One of the things I particularly like about my Kindle is the ability to download free editions of books that are now out of copyright. While the best-known classics are usually still in print, or easily available online, there are other books by classic authors which were pretty much forgotten until ebooks became popular. Susan Coolidge is an author whose work I liked since I was about six; she is well-known for her 'Katy' trilogy, which I read and re-read as a child and teenager. However I had no idea until recently that there were two other books in this series, featuring other members of the family.

I read and enjoyed 'Clover', the fourth book, in December, and have just finished the final one, 'In the High Valley'. I suppose they were less popular originally as they do not feature Katy; she appears only briefly in each. This book is set some years after 'Clover', and takes place mostly in Colorado, where both Clover and Elsie are now married, their families amicably sharing a home in the High Valley.

However it begins in England, where we meet Lionel and Imogen, a brother and sister who are preparing to move out to High Valley. Lionel has already been there and has fallen in love with the place; Imogen is going to be his housekeeper and companion, but she is not really looking forward to it. She has a lot of negative preconceptions about Americans, and stereotypical ideas about what she is to find: having been through similar feelings myself, almost a century later, I very much appreciated this part of the book, sympathising greatly with Imogen - and also with Lionel who has to put up with her complaints!

The plot involves Imogen's gradual cultural adjustment and eventual acceptance of her new life; we hear very little about the two husbands' work on their ranches, which from my perspective is just fine. Since the book was written as contemporary fiction over 100 years ago (this one was first published in 1890) it's inevitably a bit old fashioned in style, but some of the personality clashes and opinions are quite appropriate for modern young women.

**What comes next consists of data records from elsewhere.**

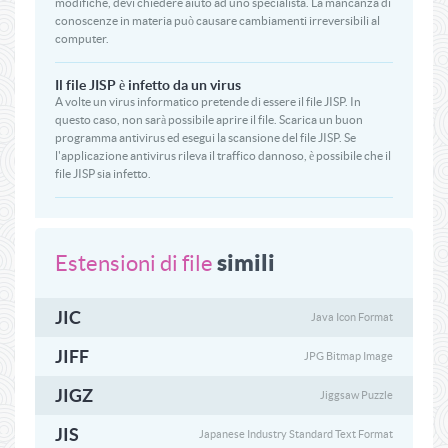
modifiche, devi chiedere aiuto ad uno specialista. La mancanza di
conoscenze in materia può causare cambiamenti irreversibili al
computer.
Il file JISP è infetto da un virus
A volte un virus informatico pretende di essere il file JISP. In
questo caso, non sarà possibile aprire il file. Scarica un buon
programma antivirus ed esegui la scansione del file JISP. Se
l'applicazione antivirus rileva il traffico dannoso, è possibile che il
file JISP sia infetto.
simili
Estensioni di file
JIC
Java Icon Format
JIFF
JPG Bitmap Image
JIGZ
Jiggsaw Puzzle
JIS
Japanese Industry Standard Text Format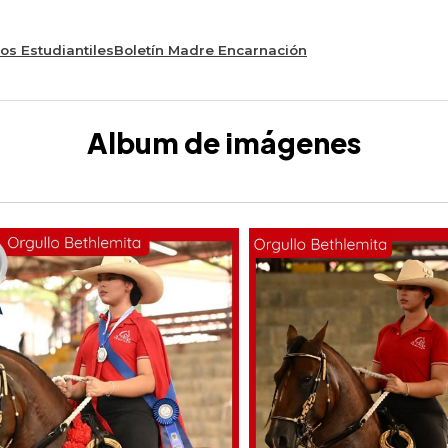
os Estudiantiles
Boletín Madre Encarnación
Album de imágenes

There is, perhaps inevitably, a rather too tidy double romance and a delightful happy-ever-after (or at least for the next year) conclusion, but it was nicely done and it made a fitting end to this series. When I used to read the first three books I always wished that there were more, so I'm very glad to have discovered them. Definitely recommended to anyone who has fond memories of the 'Katy' series.

I'm pleased to learn that this has now been reprinted in paperback form; the Amazon links are to modern editions. However this can still be found free for the Kindle, either at Amazon or Project Gutenberg.